The Star Early Edition

Rand slumps in wake of political strife

- Reuters

THE rand weakened yesterday, with a combinatio­n of mixed trade data and a looming interest rate hike in the US, keeping traders cautious.

Stocks were lower on the day, with Barclays Africa unit falling after the company said it had approval to sell off its stake in the locally listed entity.

The rand weakened 0.4 percent to R13.18 to the dollar, sliding back from a brief run to a session-best R13.06 as a third consecutiv­e trade surplus, albeit smaller than expected, failed to lift the cloud of political uncertaint­y.

“The short-term outlook for the rand remains unfavourab­le as long as political noise continues to dominate headlines and drive pessimism,” said economist at ETM Analytics, Halen Bothma.

The unit retreated from last week’s two-month high after President Jacob Zuma, over the weekend, survived a second attempt in six months by members in the national executive committee of the ANC who tried to unseat him as leader.

The local currency has been on the back foot since.
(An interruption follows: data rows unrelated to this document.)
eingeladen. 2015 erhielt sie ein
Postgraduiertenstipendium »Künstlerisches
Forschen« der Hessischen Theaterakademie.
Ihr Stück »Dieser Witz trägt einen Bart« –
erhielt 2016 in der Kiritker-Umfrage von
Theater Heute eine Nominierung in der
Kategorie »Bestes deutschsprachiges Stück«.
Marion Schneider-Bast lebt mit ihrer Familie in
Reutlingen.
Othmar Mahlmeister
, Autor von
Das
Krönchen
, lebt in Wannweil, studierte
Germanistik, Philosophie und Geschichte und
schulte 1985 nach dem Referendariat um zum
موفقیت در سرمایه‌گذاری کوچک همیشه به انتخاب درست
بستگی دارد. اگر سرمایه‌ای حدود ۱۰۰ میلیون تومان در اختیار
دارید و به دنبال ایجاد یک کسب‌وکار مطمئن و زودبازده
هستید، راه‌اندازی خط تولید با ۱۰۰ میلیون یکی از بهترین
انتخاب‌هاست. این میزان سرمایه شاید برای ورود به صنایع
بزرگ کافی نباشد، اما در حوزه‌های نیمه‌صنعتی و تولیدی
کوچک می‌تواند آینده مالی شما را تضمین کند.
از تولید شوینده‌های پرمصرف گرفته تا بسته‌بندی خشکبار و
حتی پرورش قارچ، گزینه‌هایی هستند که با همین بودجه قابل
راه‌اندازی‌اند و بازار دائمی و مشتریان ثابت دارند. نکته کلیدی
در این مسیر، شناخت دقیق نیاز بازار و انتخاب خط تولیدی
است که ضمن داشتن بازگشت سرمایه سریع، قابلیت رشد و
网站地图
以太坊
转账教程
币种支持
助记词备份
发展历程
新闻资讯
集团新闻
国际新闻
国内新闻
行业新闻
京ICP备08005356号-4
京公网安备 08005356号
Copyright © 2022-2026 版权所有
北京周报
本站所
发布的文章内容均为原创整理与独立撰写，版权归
Zuma has faced an internal backlash as well as outcry from opposition parties and civil society after his decision to fire Pravin Gordhan as finance minister in late March triggered downgrades to junk by two of the big three ratings agencies.

Fitch and S&P Global Ratings, who both cut South Africa’s sovereign rating from BBB- to BB+ in early April, are expected to make follow-up rating decisions this week, while Moody’s is due to announce a credit review in the next two weeks.